As for RoboCop himself... eh, he's fine. Despite being the central character of the film, he's hardly a presence within his own movie. Partly that's because he's played by Joel Kinnaman, and generally bland actor who always seems lots in high-concept sci-fi fare (see also: Altered Carbon). But the real problem is that the film never lets him grow as a character. Once he becomes RoboCop his growth stops. Hell, for a good portion of the film the OCP bosses have all of RoboCop's emotions and shut off, leaving him as an empty husk. That's hardly a way to grow and make a character into a central vital force for the film. RoboCop is simply here while other people call the actual shots.

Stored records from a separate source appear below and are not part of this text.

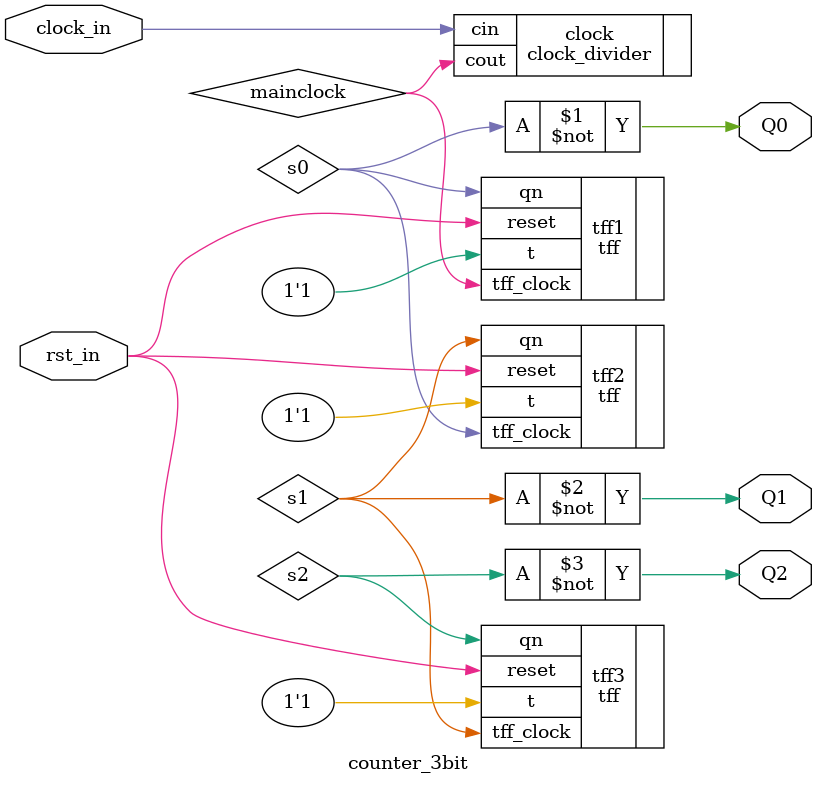
<source format=v>
`timescale 1ns / 1ps

module counter_3bit (rst_in, clock_in, Q0, Q1, Q2 );
	input clock_in, rst_in;
	output Q0;
	output Q1;
	output Q2;
// Why do we need them???
	wire all_t;
	wire s0;
	wire s1;
	wire s2;
	wire mainclock;
	clock_divider clock(.cin(clock_in), .cout(mainclock));
	tff tff1(.t(1'b1), .qn(s0), .tff_clock(mainclock), .reset(rst_in));
	tff tff2(.t(1'b1), .qn(s1), .tff_clock(s0), .reset(rst_in));
	tff tff3(.t(1'b1), .qn(s2), .tff_clock(s1), .reset(rst_in));
	
	assign {Q0}= ~s0;
	assign {Q1}= ~s1;
	assign {Q2}= ~s2;
endmodule


</source>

Look, there are any number of ways this film could have handled its subject matter to actually rise to the heights of the original film. More violence would have been good, because that's the RoboCop bread and butter. But, really, what we needed was more stinging bite from the film. A more developed Fox News parody, or more sinister villains, or a better and more interesting lead. Any of those things would have fixed some of the flaws of the film. All of them together could have made a worthy successor to the original.

Instead what we got was a bland, diluted bit of corporate emptiness. The only irony this film shows is the unintentional kind: like RoboCop himself in this movie, RoboCop has had all its soul and substance removed by its corporate overlords, leaving little behind by an hollow and empty husk. That's appropriate, in a way, but it hardly makes for a good film.